Forensic Science International: Synergy (Jan 2022)
The forensics of fraud: Evidence from the 2018 Brazilian presidential election
Abstract
Objective: This paper studies the integrity of the vote counting system in Brazil. Method: We analyze data from the Superior Electoral Court (TSE) for the 2018 Brazilian presidential election to assess suspicious vote count patterns deploying five techniques commonly used to detect fraud: a) the second-digit Benford's law test; b) the last digit mean; c) frequency analysis of last digits 0 and 5; d) correlation between the percentage of votes and the turnout rate; and e) resampled Kernel density of the proportion of votes. Results: The results show that the second-digit distributions for the three most voted candidates – Jair Messias Bolsonaro (PSL), Fernando Haddad (PT), and Ciro Gomes (PDT) – conform to Benford's law. We also find that last digit means and last digit frequency are within normal parameters, indicating no irregularities. Similarly, the fingerprint plot indicates a correlation coefficient that is consistent with the theoretical expectation of a fair election.

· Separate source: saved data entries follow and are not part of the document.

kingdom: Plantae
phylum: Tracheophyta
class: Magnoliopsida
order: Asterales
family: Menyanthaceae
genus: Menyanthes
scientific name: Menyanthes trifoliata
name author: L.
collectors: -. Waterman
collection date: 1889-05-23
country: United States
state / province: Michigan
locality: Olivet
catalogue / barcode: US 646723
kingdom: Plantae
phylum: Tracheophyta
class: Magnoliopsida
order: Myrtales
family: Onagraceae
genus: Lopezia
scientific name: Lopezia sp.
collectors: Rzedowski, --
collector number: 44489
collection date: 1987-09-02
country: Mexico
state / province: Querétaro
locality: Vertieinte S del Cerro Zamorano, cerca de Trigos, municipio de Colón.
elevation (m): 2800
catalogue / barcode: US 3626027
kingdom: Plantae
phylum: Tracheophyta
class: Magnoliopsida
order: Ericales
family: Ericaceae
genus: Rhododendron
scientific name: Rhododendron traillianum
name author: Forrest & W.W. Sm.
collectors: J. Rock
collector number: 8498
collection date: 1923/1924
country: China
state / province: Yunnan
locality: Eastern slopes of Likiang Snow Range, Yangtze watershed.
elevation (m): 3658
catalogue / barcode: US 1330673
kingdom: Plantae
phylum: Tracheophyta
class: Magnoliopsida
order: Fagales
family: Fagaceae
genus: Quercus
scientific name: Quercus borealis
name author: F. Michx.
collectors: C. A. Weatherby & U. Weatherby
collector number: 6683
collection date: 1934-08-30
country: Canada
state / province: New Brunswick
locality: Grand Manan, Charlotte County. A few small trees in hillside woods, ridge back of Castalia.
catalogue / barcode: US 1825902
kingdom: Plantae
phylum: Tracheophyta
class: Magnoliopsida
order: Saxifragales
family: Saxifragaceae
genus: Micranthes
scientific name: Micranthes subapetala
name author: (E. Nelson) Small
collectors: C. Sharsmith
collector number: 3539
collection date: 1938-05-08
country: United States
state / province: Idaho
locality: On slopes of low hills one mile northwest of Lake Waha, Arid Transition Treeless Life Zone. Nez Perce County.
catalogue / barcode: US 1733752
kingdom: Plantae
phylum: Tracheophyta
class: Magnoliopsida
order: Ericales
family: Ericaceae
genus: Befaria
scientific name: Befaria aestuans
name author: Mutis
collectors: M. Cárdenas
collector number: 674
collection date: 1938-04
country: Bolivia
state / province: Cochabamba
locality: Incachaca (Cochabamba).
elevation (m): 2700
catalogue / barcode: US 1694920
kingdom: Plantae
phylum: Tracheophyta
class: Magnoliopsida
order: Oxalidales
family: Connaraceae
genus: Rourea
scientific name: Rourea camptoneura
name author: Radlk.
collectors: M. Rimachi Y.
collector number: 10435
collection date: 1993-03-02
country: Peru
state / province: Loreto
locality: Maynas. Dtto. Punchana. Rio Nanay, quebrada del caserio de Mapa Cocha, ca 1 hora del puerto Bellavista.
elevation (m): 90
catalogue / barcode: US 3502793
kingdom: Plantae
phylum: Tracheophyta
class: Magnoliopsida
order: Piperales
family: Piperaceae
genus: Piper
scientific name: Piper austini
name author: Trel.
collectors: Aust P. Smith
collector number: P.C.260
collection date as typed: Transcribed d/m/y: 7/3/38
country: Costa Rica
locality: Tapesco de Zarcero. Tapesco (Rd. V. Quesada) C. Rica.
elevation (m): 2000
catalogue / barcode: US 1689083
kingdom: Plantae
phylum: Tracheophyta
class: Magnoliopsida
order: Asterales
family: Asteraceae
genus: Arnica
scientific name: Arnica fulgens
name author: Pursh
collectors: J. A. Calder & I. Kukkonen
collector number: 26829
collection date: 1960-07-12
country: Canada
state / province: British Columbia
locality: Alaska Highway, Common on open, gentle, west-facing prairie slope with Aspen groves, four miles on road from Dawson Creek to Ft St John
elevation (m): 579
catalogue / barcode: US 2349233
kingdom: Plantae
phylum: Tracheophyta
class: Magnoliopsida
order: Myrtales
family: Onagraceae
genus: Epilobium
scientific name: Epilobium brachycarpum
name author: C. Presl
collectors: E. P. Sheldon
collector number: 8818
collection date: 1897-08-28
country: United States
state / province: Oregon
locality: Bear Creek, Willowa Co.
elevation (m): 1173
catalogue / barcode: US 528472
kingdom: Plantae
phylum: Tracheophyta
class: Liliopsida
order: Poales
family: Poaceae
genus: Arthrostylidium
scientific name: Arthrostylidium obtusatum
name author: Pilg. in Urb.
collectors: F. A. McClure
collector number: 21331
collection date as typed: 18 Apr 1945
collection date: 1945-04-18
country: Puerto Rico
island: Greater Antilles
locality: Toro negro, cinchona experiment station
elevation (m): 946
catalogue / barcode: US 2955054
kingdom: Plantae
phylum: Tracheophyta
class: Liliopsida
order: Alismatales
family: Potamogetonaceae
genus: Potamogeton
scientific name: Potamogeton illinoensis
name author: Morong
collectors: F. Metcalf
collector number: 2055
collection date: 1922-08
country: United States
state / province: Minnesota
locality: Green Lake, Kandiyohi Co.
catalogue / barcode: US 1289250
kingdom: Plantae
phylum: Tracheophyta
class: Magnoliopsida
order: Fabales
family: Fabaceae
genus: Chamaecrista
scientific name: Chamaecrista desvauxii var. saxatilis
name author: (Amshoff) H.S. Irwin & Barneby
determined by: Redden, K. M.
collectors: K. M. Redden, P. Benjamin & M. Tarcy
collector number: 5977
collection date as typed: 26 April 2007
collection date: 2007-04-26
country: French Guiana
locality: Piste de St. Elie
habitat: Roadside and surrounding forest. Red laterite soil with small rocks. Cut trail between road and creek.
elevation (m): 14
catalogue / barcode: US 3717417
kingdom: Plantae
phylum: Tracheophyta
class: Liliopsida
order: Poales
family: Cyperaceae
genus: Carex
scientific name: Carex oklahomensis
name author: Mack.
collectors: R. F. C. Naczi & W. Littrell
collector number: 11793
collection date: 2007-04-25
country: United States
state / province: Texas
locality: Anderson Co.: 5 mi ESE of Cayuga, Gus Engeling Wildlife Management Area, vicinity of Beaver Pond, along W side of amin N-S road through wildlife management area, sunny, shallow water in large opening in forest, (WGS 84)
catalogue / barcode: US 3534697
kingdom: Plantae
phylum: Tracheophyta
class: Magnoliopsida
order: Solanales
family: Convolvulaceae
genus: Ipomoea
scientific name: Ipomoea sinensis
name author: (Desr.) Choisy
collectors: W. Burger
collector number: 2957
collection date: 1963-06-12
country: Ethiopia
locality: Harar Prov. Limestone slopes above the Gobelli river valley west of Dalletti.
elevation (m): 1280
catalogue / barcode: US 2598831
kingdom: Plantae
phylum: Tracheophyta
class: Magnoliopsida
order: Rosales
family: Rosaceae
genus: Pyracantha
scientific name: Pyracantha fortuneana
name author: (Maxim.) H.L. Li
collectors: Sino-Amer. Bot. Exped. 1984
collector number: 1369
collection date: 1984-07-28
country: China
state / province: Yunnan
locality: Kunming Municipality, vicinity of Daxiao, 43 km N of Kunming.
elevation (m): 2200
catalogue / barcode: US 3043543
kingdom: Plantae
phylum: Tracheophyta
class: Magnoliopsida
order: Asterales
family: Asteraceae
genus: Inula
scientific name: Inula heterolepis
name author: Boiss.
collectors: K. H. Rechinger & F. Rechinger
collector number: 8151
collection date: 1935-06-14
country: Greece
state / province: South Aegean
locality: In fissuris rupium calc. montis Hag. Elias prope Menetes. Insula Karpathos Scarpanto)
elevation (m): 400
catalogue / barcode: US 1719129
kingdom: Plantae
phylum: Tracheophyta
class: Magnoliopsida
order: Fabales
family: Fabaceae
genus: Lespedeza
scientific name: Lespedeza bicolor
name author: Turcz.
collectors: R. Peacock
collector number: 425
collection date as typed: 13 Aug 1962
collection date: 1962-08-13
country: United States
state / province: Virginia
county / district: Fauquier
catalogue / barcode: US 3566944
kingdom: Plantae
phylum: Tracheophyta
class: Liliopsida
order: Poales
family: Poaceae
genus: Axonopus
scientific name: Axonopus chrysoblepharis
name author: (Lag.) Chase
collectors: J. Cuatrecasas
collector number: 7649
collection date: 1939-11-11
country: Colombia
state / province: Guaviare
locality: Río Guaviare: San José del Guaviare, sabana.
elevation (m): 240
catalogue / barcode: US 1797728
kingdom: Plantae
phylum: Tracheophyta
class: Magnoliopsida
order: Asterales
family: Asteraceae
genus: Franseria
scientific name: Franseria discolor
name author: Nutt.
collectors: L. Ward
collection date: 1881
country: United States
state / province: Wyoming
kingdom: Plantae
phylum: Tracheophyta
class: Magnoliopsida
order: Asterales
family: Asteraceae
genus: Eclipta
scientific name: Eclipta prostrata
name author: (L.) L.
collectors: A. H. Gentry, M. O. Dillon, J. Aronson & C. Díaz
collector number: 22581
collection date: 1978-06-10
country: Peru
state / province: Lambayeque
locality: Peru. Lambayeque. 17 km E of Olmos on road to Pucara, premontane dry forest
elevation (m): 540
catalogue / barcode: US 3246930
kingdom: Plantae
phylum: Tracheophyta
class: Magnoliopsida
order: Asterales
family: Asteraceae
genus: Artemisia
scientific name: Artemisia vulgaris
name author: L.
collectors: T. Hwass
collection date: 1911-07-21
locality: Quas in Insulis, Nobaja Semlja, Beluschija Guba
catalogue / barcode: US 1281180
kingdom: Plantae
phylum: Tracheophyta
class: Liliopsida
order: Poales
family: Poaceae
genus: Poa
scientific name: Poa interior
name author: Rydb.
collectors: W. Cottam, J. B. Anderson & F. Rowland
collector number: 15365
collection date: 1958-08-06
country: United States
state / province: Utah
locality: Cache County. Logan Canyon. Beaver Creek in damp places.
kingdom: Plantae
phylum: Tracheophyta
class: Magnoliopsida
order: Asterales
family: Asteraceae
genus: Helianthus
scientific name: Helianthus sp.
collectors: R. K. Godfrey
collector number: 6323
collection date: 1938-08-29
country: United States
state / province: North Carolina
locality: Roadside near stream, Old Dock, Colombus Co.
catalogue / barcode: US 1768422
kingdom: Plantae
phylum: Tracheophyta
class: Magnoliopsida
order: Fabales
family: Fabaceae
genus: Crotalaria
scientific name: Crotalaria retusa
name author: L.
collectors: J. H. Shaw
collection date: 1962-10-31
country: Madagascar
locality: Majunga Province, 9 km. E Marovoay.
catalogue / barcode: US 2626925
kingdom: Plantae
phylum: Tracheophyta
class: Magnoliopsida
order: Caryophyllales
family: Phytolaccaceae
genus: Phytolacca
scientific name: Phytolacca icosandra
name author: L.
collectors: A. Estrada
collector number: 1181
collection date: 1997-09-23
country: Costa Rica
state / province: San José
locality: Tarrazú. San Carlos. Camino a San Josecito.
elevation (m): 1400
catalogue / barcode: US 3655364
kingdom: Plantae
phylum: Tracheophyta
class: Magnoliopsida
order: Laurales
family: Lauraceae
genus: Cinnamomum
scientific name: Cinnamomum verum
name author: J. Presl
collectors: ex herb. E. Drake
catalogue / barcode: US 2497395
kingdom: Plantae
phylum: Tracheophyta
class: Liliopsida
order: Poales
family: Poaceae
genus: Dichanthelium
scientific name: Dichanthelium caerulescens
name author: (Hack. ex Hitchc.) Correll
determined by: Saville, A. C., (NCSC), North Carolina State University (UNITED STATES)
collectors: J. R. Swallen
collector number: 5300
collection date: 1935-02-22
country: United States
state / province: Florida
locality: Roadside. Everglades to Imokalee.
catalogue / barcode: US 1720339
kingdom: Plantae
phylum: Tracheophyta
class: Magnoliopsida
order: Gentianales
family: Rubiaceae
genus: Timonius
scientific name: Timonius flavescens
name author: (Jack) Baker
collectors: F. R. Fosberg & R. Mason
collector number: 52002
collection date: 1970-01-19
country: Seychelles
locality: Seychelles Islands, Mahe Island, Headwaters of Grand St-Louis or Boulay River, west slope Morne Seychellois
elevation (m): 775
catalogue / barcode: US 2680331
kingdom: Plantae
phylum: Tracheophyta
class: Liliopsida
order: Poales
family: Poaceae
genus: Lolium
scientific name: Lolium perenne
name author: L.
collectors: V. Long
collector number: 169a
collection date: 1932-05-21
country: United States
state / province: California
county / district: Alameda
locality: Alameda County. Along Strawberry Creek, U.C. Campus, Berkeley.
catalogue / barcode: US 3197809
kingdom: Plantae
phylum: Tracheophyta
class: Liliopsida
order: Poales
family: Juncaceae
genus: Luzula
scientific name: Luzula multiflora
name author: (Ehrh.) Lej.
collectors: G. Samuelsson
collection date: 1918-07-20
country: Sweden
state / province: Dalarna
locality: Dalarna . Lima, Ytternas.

The resampled Kernel density suggests that the vote count was performed without statistically significant distortions. These results are robust at different levels of data aggregation (polling station and municipality). Conclusion: The joint application of digit-focused tests, regression-based techniques, and patterns in the distribution of vote-shares provide a more reliable method for detecting anomalous cases. Relying on this unified framework, we find no evidence of electoral fraud in the 2018 Brazilian presidential election. These results advance our current understanding of statistical forensics tools and may be easily replicated to examine electoral integrity in other countries.